Dataset entries:
-- Opening Marker --

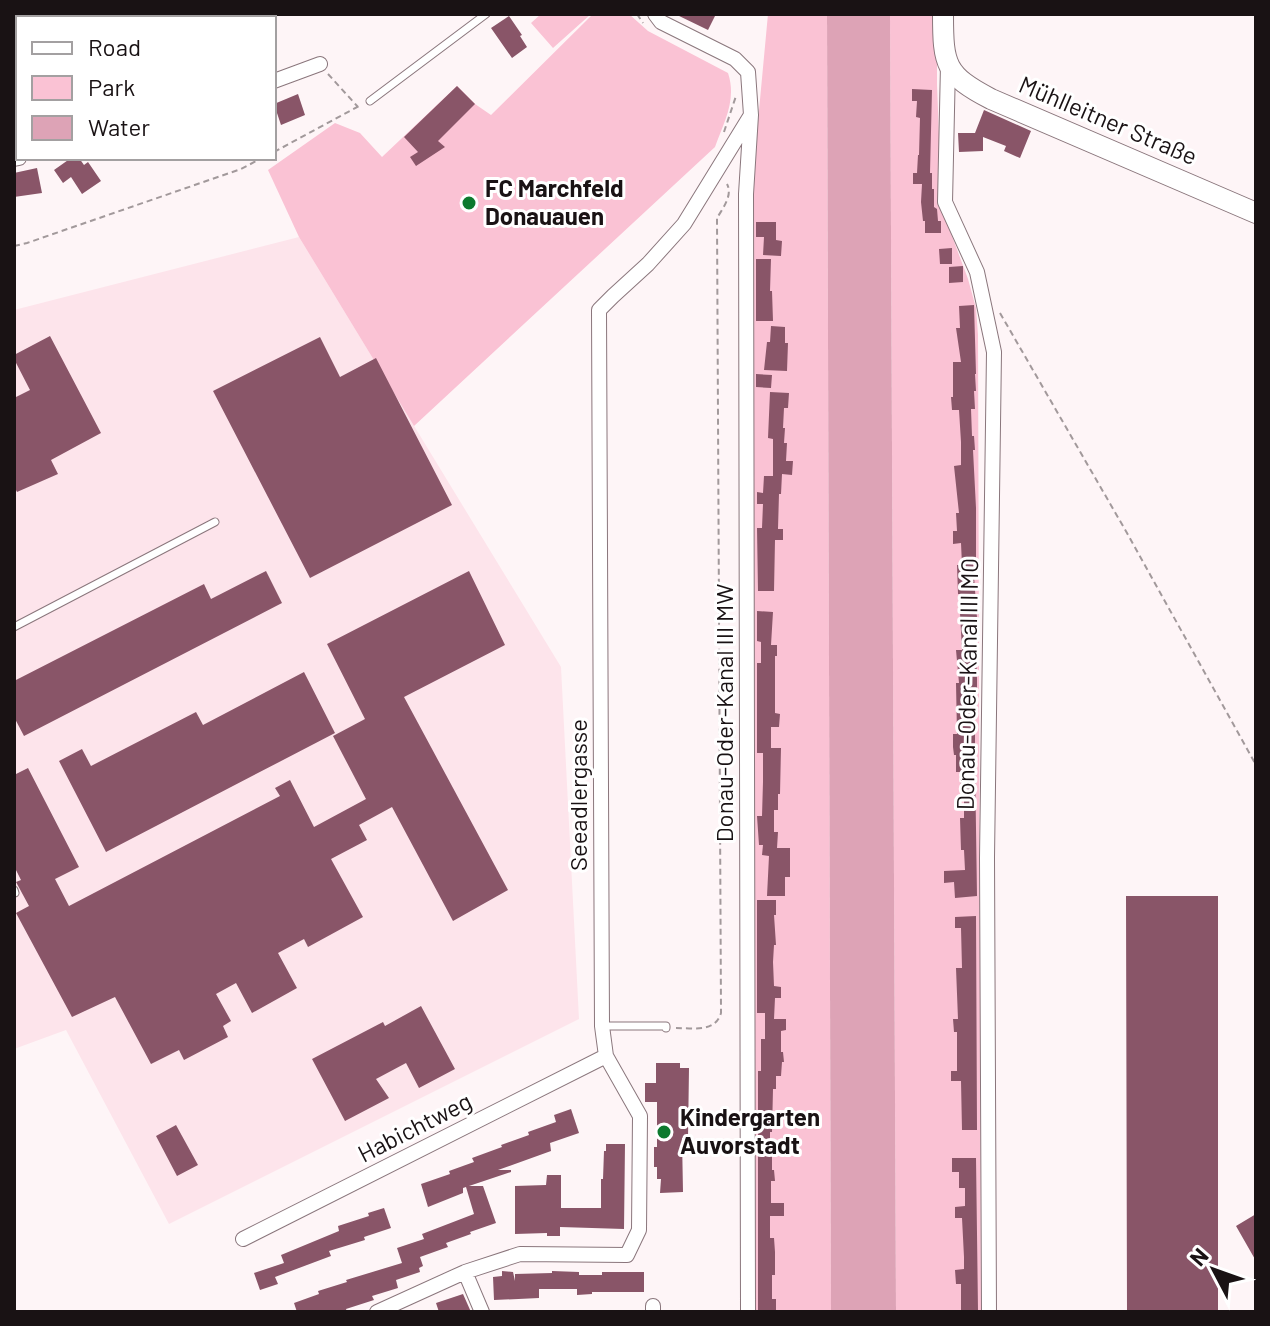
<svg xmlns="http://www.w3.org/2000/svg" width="1270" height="1326" font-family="Barlow,sans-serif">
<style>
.built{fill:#fde4eb}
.green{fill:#fac2d4}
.water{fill:#dda3b6}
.building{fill:#895568}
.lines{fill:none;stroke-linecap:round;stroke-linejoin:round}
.lane-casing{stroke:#8a767c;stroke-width:9}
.street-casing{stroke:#8a767c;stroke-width:16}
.secondary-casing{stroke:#8a767c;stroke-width:22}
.path{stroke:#a2999b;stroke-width:2;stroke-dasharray:6 4;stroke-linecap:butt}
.lane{stroke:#fff;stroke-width:7}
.street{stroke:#fff;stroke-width:14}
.secondary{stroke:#fff;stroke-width:20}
.poi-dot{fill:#0d792e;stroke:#fff;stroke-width:3}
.labels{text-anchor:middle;stroke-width:6;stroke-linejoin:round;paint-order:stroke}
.street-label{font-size:24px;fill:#191214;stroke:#fff}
.poi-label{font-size:24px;font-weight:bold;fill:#191214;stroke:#fff;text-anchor:start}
</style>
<rect width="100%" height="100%" fill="#fef5f7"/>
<path class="built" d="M299,237L561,667L579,1019L169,1224L66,1030L14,1049V310Z"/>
<path class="green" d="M541,14H591L553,48L531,23Z
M593,14H629L648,31L728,73C737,100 724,122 715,147L414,426L299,237L268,170L335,123L360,133L382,157L457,86L475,104L491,115Z
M768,14H827L831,1312H753L751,196Z
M890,14H937V85L942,209L968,279L976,308L978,335L981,1312H896Z"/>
<path class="water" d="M827,14H890L896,1312H831Z"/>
<path class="building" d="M675,14H716L708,30Z
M509,16L522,35L520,36L527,47L512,58L491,28Z
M457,86L475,104L438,141L445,147L416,166L410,157L418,152L404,137Z
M912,89L932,90L930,173H932V189H934V207L937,209L938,221H941V233H925V221H923L921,202L922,184H913V173H917L918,155H919L920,118L916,117L917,101H912Z
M298,94L305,115L281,125L274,104Z
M984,110L1031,131L1020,158L1004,151L1006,146L983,137V151L959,152L958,133H975Z
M71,158H79L84,165L88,162L101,181L82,194L71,177L63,183L54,170Z
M37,168L42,193L14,197V173Z
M756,222H776V240L782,241L781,256L763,255L764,237H756Z
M952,248V264H940L939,249Z
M756,259H771L770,291H772L773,321H756Z
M963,266V282L949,283V267Z
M974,305L976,374H975L976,391H974L975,409H971L972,436H974L975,450H973L976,508V561L973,562L977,618L975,625L977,679V692H975V761L977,896L955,898L954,882L944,883V871L965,870L964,850H961L960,818H964V788H961L960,772H956V755H954L953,747V734H957L956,683H959L956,650H962L960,613H962L961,594H958L957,565H962L961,543L953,544V531H957L956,513H959L954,466L961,465V442L959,410H952L951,397H953V362H961L956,328H960L959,306Z
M771,326L785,327V343H788L787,371L764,370L767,342H770Z
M50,336L101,433L51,460L58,474L17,492L14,486V398L30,390L14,359V355Z
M320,337L340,377L376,358L452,505L310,578L213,391Z
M756,374L772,375L771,388L756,387Z
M770,392L789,393L788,408H784L783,428H785L784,443H787L786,461H793L792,475L782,474L781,494H779L778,529H783V540H775L774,591H758L757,528H762L763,504H757V492L763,493L764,476H773V439L768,438Z
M266,571L282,603L24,736L14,717V681L204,584L211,599Z
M469,571L505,645L404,697L508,890L453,921L392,807L359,825L367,840L331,859L363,917L308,947L304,939L278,953L297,988L252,1013L236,983L216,994L231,1021L223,1026L228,1037L184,1060L179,1050L151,1064L115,997L72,1017L16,913L29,906L16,882L21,880L14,866V775L28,768L79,867L55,879L69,906L280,796L275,788L290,780L314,827L366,799L333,736L365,719L327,644Z
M757,611L773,612L771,645H777V656H775V713L780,714L779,727H771V748H781L780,794H778V810H774V832H778L777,848H790V877H785V896H767L769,856L762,855L763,845H759L757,816H762L763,782V753H757V663H761V642L757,641Z
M304,672L335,733L106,852L59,761L82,749L91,766L196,712L203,725Z
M1126,896H1218V1312H1127Z
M757,900H776V915H774L776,945H774L773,962L774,986L781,987V998H775L774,1019H786V1030L781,1031V1052H783L784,1062H782L781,1076H776V1089H773L772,1132H770V1154H772V1170H774L775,1181H771V1203H784V1216H770V1238H774L775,1252V1275H772V1299H776V1312H758V1071H761V1039H765V1013H757Z
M976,916L977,1130H962L961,1081H951V1071H957V1032H954L953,1019H958L956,968H962L961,928H955V917Z
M421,1006L455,1069L419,1088L406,1063L376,1079L389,1098L345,1121L312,1059L383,1022L385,1026Z
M656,1063H680V1068H689L688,1138H682L683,1192L660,1193L661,1179H657V1167H654V1147H657V1102H645V1083H656Z
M571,1109L579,1133L550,1143L551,1151L498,1170H511V1172L469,1186H483L496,1223L470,1232L471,1234L446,1243L448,1247L420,1257L423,1266L419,1268L420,1272L396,1280L398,1288L372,1296L374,1300L346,1309L347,1312H297L294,1303L319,1294L318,1291L347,1282L346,1280L402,1263L397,1248L424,1239L422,1234L474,1214L466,1187L463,1188V1193L428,1207L421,1184L450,1174L449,1171L474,1162L472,1158L502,1147L501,1145L529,1135L528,1132L556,1122L554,1115Z
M176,1125L198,1165L177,1176L156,1136Z
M606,1144H625L624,1229L560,1227V1236H547V1233L515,1234V1186L546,1185L547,1175H561V1208H601V1179H603L604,1151H606Z
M952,1158H976L978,1310L961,1311V1284H956L955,1270L964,1269V1257L962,1218H955V1207L965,1206V1188H959V1172H952Z
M384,1208L391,1228L364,1237L365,1240L329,1251L331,1256L275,1277L278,1284L260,1290L254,1273L284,1263L281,1255L339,1231L338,1226L369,1216L368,1213Z
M1256,1214V1261L1236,1226Z
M502,1271L513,1272L515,1281V1274L552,1273V1271L579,1272V1275H602V1272H644V1292H592V1294L577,1295V1289H539V1298L494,1300L493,1277L502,1276Z
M463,1294L471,1312H439L436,1303Z"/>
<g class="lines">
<g class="lane-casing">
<path id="lane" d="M370,101L486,14
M14,627L215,522
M14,890L15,893
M602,1026H666V1028"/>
</g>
<g class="street-casing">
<path id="street" d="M655,14L661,22L735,59L748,72L751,115L746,194L748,1312
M81,18L82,14
M225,18L226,14
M948,65L945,202L977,272L994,352L987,858L989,1312
M274,81L320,64
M14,159L19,158
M243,1239L606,1056
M465,1272L482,1312
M653,1306V1312
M377,1312L465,1272L520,1254L627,1255L639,1230L640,1116L606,1056L602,1026L599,310L613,296L648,264L684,224L751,115"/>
</g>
<g class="secondary-casing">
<path id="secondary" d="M943,14C943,65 945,75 991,99L1256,213"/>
</g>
<path class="path" d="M637,14L643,23
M328,74L358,107
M724,132L736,96
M274,152L361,105
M14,246L27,243L241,169L262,158
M1000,313L1127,533L1256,765
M676,1028C693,1028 715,1033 721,1013L717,218C723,208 733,195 727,184"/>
<use href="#lane" class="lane"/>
<use href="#street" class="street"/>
<use href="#secondary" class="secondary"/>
</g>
<g class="poi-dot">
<circle cx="469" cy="203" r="8"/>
<circle cx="664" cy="1132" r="8"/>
</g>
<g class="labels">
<g class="street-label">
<text transform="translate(1108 121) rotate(23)" y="8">Mühlleitner Straße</text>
<text transform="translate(968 684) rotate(-89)" y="8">Donau-Oder-Kanal III MO</text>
<text transform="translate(725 713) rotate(-90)" y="8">Donau-Oder-Kanal III MW</text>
<text transform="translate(579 795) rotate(-90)" y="8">Seeadlergasse</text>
<text transform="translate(415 1128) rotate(-27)" y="8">Habichtweg</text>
</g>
<g class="poi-label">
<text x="485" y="197">FC Marchfeld<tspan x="485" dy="28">Donauauen</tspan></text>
<text x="680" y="1126">Kindergarten<tspan x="680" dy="28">Auvorstadt</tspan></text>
</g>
</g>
<rect width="1270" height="1326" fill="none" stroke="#191214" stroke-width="32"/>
<rect x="16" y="16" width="260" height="144" fill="#ffffff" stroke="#a3a0a1" stroke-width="2"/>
<rect x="32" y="42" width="40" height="12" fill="#ffffff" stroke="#a3a0a1" stroke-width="2"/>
<text x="88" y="56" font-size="24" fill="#191214">Road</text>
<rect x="32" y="76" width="40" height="24" fill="#fac2d4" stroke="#a3a0a1" stroke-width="2"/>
<text x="88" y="96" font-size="24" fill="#191214">Park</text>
<rect x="32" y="116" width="40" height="24" fill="#dda3b6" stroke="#a3a0a1" stroke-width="2"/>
<text x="88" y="136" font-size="24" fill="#191214">Water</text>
<g transform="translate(1214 1270) rotate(311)" stroke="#ffffff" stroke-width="6" paint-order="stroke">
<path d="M0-6L14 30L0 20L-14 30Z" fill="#191214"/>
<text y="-12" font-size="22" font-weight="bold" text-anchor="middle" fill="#191214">N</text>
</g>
</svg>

-- Closing Marker --

__EXERCISE DESCRIPTION__. Every line of the records in which the string "lines" is found should be counted, and only the count returned.

__EXERCISE RESPONSE__. 2